Continue the news article below on Gov. Gray Davis's revised state budget, starting right after its last sentence.

TEXT EXTRACT |
********

SACRAMENTO — When Gov. Gray Davis unveils his revised state budget Wednesday, it will include a $4-billion increase in the license fee required of California drivers and continued support for a program to help students get more attention from their teachers.

Both moves, Capitol observers said, appear designed to appeal to the Legislature's liberal-leaning Democratic majority and shore up an important political base as he girds to fight a campaign to recall him from office.

Higher vehicle license fees will annually cost drivers an average of $136 more than they pay now but help lawmakers avoid an array of program cuts. Lawmakers of both parties have assumed for weeks that the car fees, which some consider a tax, would increase this year. But Davis initially resisted those hikes, so his decision to include that money in his budget reflects a change in his assessment of the need for that revenue in the face of an increasingly dire budget shortfall.

Continuing the $1.7-billion school class-size-reduction program, meanwhile, will probably come at the cost of other services but gain favor from one of the governor's key support groups: teachers.

Together, some observers said they believed that Davis' moves come in response to the Capitol's shifting politics, especially the threat of a recall campaign against him.

"He's scared," said Wayne Johnson, president of the 330,000-member California Teachers Assn. and a frequent critic of the governor. "He sees this recall movement as having some potential, and he needs education and labor."

Johnson said Davis has begun meeting with the union's officers every other week in his Capitol office to talk about the budget and other issues. Such meetings, Johnson said, used to occur about twice a year.

********

EXTRACTED INFORMATION |
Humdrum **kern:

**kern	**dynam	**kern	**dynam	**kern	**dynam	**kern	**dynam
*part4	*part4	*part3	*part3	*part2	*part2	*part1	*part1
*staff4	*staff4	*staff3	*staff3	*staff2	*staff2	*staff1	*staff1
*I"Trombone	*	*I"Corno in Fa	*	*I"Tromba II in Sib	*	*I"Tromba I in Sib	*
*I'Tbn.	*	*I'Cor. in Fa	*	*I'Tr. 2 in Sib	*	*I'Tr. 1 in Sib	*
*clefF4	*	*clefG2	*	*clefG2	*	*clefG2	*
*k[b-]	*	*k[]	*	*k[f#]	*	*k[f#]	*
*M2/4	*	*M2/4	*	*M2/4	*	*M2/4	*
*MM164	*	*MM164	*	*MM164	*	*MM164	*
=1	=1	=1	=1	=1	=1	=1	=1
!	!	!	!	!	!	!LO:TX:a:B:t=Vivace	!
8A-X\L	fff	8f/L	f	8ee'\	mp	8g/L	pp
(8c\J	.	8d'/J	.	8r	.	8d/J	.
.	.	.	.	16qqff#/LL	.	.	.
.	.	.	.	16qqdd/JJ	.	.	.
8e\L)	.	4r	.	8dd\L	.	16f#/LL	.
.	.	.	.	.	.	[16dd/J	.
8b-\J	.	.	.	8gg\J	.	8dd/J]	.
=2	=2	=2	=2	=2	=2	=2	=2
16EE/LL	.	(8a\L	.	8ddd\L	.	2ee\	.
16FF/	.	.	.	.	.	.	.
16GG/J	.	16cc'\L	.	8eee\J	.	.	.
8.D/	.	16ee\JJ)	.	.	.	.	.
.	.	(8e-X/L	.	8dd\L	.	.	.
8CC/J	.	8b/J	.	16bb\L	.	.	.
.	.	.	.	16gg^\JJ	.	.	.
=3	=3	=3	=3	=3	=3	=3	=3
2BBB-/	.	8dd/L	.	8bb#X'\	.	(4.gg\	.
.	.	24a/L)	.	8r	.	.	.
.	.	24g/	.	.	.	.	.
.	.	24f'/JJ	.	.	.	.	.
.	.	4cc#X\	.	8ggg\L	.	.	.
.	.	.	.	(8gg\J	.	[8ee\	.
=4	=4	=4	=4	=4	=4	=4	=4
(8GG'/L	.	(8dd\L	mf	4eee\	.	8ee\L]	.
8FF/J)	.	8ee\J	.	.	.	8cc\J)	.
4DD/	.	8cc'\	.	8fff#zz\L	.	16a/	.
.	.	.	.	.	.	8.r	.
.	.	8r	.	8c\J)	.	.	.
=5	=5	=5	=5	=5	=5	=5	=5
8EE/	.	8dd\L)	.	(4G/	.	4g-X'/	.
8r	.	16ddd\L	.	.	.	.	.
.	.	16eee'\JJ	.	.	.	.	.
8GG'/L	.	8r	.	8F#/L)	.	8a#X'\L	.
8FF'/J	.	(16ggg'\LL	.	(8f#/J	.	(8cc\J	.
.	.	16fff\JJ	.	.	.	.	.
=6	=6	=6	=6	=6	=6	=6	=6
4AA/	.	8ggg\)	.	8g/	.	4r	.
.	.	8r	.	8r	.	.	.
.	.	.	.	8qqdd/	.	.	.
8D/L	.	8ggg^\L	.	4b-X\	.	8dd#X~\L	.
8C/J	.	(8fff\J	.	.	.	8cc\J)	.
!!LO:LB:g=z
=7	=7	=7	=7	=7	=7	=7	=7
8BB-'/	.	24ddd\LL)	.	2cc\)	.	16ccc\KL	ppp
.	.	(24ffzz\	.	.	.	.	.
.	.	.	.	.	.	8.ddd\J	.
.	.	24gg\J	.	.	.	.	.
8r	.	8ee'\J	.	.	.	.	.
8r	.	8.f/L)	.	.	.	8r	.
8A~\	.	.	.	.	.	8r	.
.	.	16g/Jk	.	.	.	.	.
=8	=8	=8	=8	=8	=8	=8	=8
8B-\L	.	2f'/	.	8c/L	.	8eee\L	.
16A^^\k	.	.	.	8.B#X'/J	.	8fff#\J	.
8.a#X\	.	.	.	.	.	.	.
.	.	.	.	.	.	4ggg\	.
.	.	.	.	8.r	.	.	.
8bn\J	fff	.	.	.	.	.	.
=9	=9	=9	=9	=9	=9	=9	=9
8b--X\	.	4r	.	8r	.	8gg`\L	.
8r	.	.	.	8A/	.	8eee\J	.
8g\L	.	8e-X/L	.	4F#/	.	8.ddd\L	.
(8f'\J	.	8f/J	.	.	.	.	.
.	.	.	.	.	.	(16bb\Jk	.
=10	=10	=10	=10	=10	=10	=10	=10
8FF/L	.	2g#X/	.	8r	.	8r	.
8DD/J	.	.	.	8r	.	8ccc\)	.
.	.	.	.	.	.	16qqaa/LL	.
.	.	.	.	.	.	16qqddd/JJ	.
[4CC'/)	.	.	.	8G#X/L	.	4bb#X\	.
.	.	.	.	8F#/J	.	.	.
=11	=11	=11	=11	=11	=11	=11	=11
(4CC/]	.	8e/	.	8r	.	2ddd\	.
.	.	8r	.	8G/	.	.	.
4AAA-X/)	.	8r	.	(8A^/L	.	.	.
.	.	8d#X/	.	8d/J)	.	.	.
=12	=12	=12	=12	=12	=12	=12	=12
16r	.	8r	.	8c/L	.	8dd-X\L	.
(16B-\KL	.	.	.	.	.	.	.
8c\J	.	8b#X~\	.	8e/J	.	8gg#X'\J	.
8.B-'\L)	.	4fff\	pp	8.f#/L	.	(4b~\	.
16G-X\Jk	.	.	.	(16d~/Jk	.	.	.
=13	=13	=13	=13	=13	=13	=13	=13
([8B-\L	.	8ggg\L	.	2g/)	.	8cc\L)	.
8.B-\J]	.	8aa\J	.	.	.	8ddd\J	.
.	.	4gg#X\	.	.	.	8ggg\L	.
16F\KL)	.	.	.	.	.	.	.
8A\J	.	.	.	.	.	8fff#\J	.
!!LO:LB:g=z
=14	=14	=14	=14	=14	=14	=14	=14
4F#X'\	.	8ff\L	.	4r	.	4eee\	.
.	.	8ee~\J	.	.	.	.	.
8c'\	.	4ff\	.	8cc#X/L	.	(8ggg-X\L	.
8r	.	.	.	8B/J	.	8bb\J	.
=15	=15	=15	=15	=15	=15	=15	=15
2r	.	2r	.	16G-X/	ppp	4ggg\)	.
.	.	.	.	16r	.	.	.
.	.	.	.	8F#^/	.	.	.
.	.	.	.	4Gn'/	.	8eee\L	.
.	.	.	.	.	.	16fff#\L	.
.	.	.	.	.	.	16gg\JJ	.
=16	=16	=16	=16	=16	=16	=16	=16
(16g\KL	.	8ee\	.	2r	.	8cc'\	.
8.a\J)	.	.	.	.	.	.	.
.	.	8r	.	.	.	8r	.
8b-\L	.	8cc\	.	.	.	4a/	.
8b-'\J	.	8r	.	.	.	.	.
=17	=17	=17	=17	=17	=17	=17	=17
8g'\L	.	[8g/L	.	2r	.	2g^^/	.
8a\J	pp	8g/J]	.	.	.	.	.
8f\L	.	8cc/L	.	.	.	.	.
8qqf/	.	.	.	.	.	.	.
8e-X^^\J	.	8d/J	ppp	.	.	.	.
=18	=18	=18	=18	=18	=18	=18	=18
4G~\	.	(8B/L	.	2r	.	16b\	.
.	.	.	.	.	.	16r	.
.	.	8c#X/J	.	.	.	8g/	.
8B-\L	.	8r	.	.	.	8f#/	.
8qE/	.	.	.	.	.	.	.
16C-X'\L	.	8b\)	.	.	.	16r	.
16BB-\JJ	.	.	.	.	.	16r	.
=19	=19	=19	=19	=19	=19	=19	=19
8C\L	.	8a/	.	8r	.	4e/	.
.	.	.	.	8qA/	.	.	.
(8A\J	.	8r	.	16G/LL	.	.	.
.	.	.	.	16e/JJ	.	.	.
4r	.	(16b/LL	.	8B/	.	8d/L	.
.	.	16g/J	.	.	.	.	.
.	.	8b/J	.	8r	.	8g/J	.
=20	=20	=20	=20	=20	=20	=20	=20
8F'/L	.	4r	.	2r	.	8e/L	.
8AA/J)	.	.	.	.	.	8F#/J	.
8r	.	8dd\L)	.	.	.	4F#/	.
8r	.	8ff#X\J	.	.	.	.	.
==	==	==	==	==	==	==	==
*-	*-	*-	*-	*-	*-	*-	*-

********

TASK RESPONSE |
"Now when he's in trouble, he's moving back to talking with his core constituencies again and doing something [for] them," Johnson said. "It's so obvious that it's almost insulting."

The move on the so-called car tax also will please those core constituencies. Labor union officials said the tax hike is vital to overcoming the state's $35-billion shortfall over this year and next. Davis administration officials denied that the threat of a recall has influenced their budget deliberations. They said that should the recall efforts gain momentum, they will be prepared to beat them back. In the meantime, they dismissed the signature-gathering as a fringe effort that is having no effect on the business of state government.

Though administration officials would not comment Monday about what will be in the revised budget, lawmakers briefed during a meeting of the Democratic Latino caucus in the Assembly confirmed that the car tax will be included.

Many of Davis' critics in his own party feared that the governor would resist including the car tax in his revised budget because it would hand his opponents a potent weapon in their drive to recall him.

In February, when Davis threatened to veto a Democratic bill to hike the fee, he said it was because he did not want to anger anti-tax Republicans whose support could be crucial to passing a final budget.

A March 7 opinion by lawyers for the state Department of Finance and Controller Steve Westly, however, set forth a roadmap to raise the car tax by what some Capitol insiders call "immaculate conception."

In essence, the opinion said a law that cut the car fee years ago authorized the Department of Motor Vehicles to restore it if general tax revenues are so low that the state risks not being able to pay its bills.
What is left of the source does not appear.